In the bank's quarterly Monetary Policy Statement, published yesterday, the RBNZ cited higher dollar, and weaker near-term trading growth of its key partners as the reasons for the downgrade.
 
"In growth terms, this is both a deeper trough and slower recovery than occurred during the early 1990s recession," the RBNZ noted.
 
The strong dollar was, indeed, the main theme of the policy statement as the RBNZ, for the first time, spoke explicitly of the exchange rate and the risks to growth prospects from a stronger dollar.
 
"The recent rise in the New Zealand dollar creates an unhelpful tension with our projections. A stronger dollar at a time of weak global growth risks delaying or even reversing the projected increase in exports, putting the sustainability of recovery at risk," the RBNZ said.
 
But aside from warning, the central bank did nothing. It left the cash rate unchanged at 2.5 per cent and ensured reiteration of its soft policy stance, indicating that's only how far it could go.
 
Indeed that's the farthest the RBNZ seems in a position to go. Governor Alan Bollard acknowledged that a cut in the cash rate would not have helped in the weakening of the dollar as it's not NZ's higher interest rate that's driving the currency higher. A still stronger tool of direct intervention would not help either, he said.
 
The central bank has therefore accepted the higher dollar is here to stay and built the current levels into its forecast. "We assume the New Zealand dollar TWI (trade-weighted index) will hold its current strength over the next few months, before steady depreciation occurs through the rest of the project."
 
The dollar TWI was at 60.1 on June 11, up from 53.8 in March.

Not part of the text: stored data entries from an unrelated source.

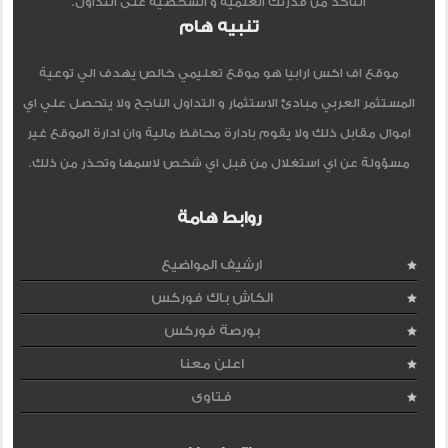
التأكد من قدرتك العلمية و الشخصية على التداول.
تنبيه هام
موقع اف اكس ارابيا هو موقع تعليمي خالص يهدف الي توعية
المستثمر العربي مبادئ الاستثمار و التداول الناجح ولا يتحصل علي اي
اموال مقابل ذلك ولا يقوم بادارة محافظ مالية وان ادارة الموقع غير
مسؤولة عن اي استغلال من قبل اي شخص لاسمها وتحذر من ذلك.
روابط هامة
ارشيف المواضيع
الكاش باك فوركس
بورصة فوركس
اعلن معنا
فتاوى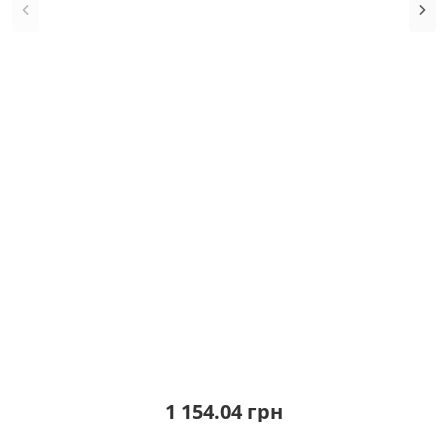
1 154.04 грн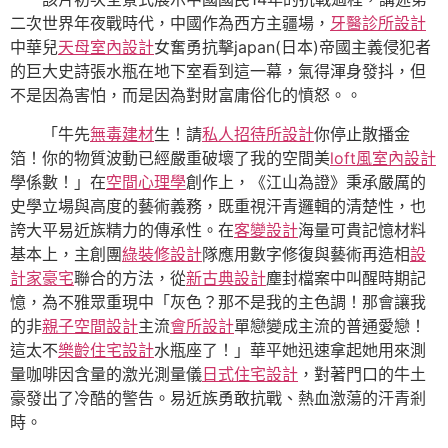
二次世界年夜戰時代，中國作為西方主疆場，
牙醫診所設計
中華兒
天母室內設計
女奮勇抗擊japan(日本)帝國主義侵犯者
的巨大史詩張水瓶在地下室看到這一幕，氣得渾身發抖，但
不是因為害怕，而是因為對財富庸俗化的憤怒。。
「牛先
無毒建材
生！請
私人招待所設計
你停止散播金
箔！你的物質波動已經嚴重破壞了我的空間美
loft風室內設計
學係數！」在
空間心理學
創作上，《江山為證》秉承嚴厲的
史學立場與高度的藝術義務，既重視汗青邏輯的清楚性，也
誇大平易近族精力的傳承性。在
客變設計
海量可貴記憶材料
基本上，主創團
綠裝修設計
隊應用數字修復與藝術再造相
設
計家豪宅
聯合的方法，從
新古典設計
塵封檔案中叫醒時期記
憶，為不雅眾重現中「灰色？那不是我的主色調！那會讓我
的非
親子空間設計
主流
會所設計
單戀變成主流的普通愛戀！
這太不
樂齡住宅設計
水瓶座了！」華平她迅速拿起她用來測
量咖啡因含量的激光測量儀
日式住宅設計
，對著門口的牛土
豪發出了冷酷的警告。易近族勇敢抗戰、熱血激蕩的汗青剎
時。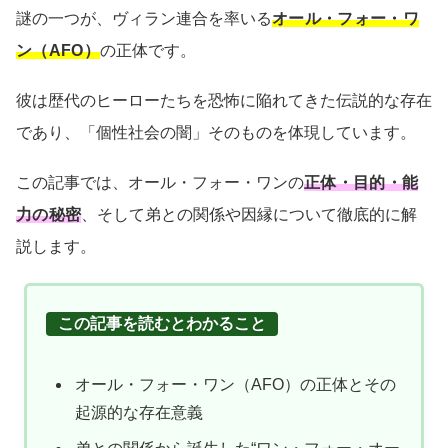
謎の一つが、ヴィラン連合を率いる
オール・フォー・ワ
ン（AFO）
の正体です。
彼は歴代のヒーローたちを恐怖に陥れてきた伝説的な存在
であり、「個性社会の闇」そのものを体現しています。
この記事では、オール・フォー・ワンの
正体・目的・能
力の秘密
、そして弟との関係や因縁について徹底的に解
説します。
この記事を読むとわかること
オール・フォー・ワン（AFO）の正体とその
起源的な存在意義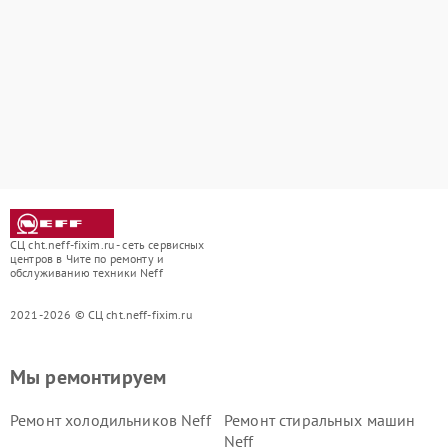
СЦ cht.neff-fixim.ru - сеть сервисных
центров в Чите по ремонту и
обслуживанию техники Neff
2021-2026 © СЦ cht.neff-fixim.ru
Мы ремонтируем
Ремонт холодильников Neff
Ремонт стиральных машин
Neff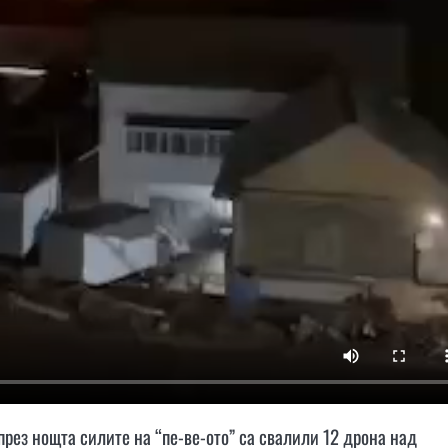
през нощта силите на “пе-ве-oто” са свалили 12 дрона над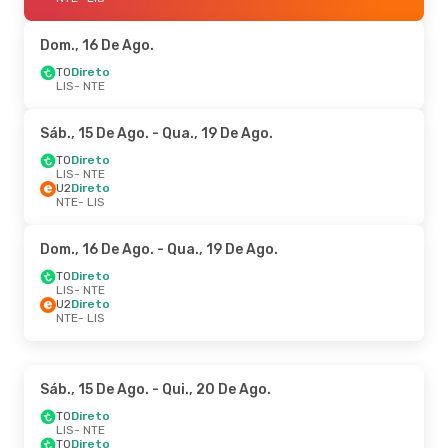
Dom., 16 De Ago.
TO
Direto
LIS
- NTE
Sáb., 15 De Ago.
- Qua., 19 De Ago.
TO
Direto
LIS
- NTE
U2
Direto
NTE
- LIS
Dom., 16 De Ago.
- Qua., 19 De Ago.
TO
Direto
LIS
- NTE
U2
Direto
NTE
- LIS
Sáb., 15 De Ago.
- Qui., 20 De Ago.
TO
Direto
LIS
- NTE
TO
Direto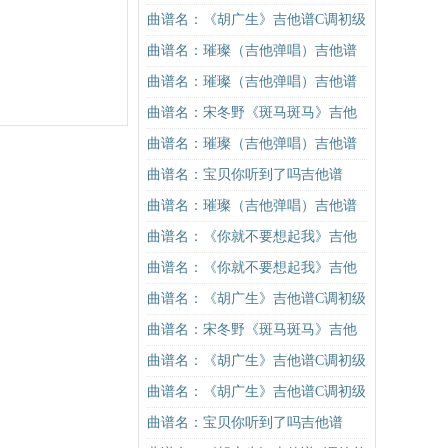
版（酷音小伟吉他弹唱教学）吉他
曲谱名：《胡广生》吉他谱C调初级
谱
进阶版（酷音小伟吉他弹唱教学）
曲谱名：璀璨（吉他弹唱）吉他谱
吉他谱
曲谱名：璀璨（吉他弹唱）吉他谱
曲谱名：宋冬野《斑马斑马》吉他
谱G调初级进阶版（酷音小伟吉他教
曲谱名：璀璨（吉他弹唱）吉他谱
学）吉他谱
曲谱名：宝贝你听到了吗吉他谱
曲谱名：璀璨（吉他弹唱）吉他谱
曲谱名：《你就不要想起我》吉他
谱C调简单版吉他谱
曲谱名：《你就不要想起我》吉他
谱C调简单版吉他谱
曲谱名：《胡广生》吉他谱C调初级
进阶版（酷音小伟吉他弹唱教学）
曲谱名：宋冬野《斑马斑马》吉他
吉他谱
谱G调初级进阶版（酷音小伟吉他教
曲谱名：《胡广生》吉他谱C调初级
学）吉他谱
进阶版（酷音小伟吉他弹唱教学）
曲谱名：《胡广生》吉他谱C调初级
吉他谱
进阶版（酷音小伟吉他弹唱教学）
曲谱名：宝贝你听到了吗吉他谱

The RBNZ formally maintains optimism that banks will reduce lending rates, noting in its policy assessment that it expected the effects of the low cash rate to pass through to more borrowers over coming quarters as existing fixed-rate mortgages come up for re-pricing.

"Although rising longer-term interest rates overseas are placing upward pressure on longer-term lending rates here, there is room for further reductions in shorter-term lending rates," the RBNZ said.

The cut in the cash rate last month, by 50 basis points, resulted in few cuts in lending rates by banks. Deposit rates are often much higher than the cash rate.